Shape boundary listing

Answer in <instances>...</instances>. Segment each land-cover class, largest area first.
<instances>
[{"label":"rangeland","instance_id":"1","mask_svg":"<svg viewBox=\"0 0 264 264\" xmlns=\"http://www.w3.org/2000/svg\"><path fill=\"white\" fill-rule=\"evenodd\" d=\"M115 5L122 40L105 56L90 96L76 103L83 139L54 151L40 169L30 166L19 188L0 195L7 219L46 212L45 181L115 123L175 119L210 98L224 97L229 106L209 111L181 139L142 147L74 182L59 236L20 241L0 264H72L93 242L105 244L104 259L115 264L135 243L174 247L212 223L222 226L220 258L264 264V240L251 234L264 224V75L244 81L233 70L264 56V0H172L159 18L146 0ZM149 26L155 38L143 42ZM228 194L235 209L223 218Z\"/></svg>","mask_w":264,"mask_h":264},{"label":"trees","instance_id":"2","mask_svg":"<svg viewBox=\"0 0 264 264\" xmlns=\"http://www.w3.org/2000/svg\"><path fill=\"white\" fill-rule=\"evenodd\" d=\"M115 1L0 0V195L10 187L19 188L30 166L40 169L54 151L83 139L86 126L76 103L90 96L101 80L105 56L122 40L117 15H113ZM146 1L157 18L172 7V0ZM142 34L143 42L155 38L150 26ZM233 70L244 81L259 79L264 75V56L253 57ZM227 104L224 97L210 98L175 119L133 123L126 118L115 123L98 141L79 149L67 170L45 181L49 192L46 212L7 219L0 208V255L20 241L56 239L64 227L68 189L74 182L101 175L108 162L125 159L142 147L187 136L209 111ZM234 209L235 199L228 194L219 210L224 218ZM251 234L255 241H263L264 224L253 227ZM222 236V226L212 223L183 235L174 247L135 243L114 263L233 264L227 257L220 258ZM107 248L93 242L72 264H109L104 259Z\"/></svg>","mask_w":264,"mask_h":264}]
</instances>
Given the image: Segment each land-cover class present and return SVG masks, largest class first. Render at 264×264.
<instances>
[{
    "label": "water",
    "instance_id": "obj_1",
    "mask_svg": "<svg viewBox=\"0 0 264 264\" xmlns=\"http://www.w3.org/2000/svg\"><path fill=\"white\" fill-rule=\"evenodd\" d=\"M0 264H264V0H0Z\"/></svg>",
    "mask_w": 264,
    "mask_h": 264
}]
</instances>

▶ Short task: Reproduce every line of the listing above without any change.

▶ Response for this exercise:
Answer in <instances>...</instances>. Segment each land-cover class, largest area first.
<instances>
[{"label":"rangeland","instance_id":"1","mask_svg":"<svg viewBox=\"0 0 264 264\" xmlns=\"http://www.w3.org/2000/svg\"><path fill=\"white\" fill-rule=\"evenodd\" d=\"M115 5L122 40L105 56L90 96L76 103L83 139L54 151L40 169L30 166L19 188L0 195L7 219L46 212L45 181L115 123L175 119L210 98L224 97L229 106L209 111L181 139L142 147L74 182L59 236L20 241L0 264H72L93 242L105 244L104 259L115 264L135 243L174 247L212 223L222 226L220 258L264 264V240L251 234L264 224V75L244 81L233 70L264 56V0H172L159 18L146 0ZM149 26L155 38L143 42ZM228 194L235 209L223 218Z\"/></svg>","mask_w":264,"mask_h":264},{"label":"trees","instance_id":"2","mask_svg":"<svg viewBox=\"0 0 264 264\" xmlns=\"http://www.w3.org/2000/svg\"><path fill=\"white\" fill-rule=\"evenodd\" d=\"M115 1L0 0V195L10 187L19 188L30 166L40 169L54 151L83 139L86 126L76 103L90 96L101 80L105 56L122 40L117 15H113ZM146 1L157 18L172 7V0ZM142 34L143 42L155 38L150 26ZM233 70L244 81L259 79L264 75V56L253 57ZM227 104L224 97L210 98L175 119L133 123L126 118L115 123L98 141L79 149L67 170L45 181L49 192L46 212L7 219L0 208V255L20 241L56 239L64 227L68 189L74 182L101 175L108 162L125 159L142 147L187 136L209 111ZM234 209L235 199L228 194L219 210L224 218ZM251 234L255 241H263L264 224L253 227ZM222 236V226L212 223L183 235L174 247L135 243L114 263L233 264L227 257L220 258ZM107 248L93 242L72 264H109L104 259Z\"/></svg>","mask_w":264,"mask_h":264}]
</instances>
Given the image: Segment each land-cover class present and return SVG masks, largest class first. Render at 264×264.
<instances>
[{
    "label": "water",
    "instance_id": "obj_1",
    "mask_svg": "<svg viewBox=\"0 0 264 264\" xmlns=\"http://www.w3.org/2000/svg\"><path fill=\"white\" fill-rule=\"evenodd\" d=\"M0 264H264V0H0Z\"/></svg>",
    "mask_w": 264,
    "mask_h": 264
}]
</instances>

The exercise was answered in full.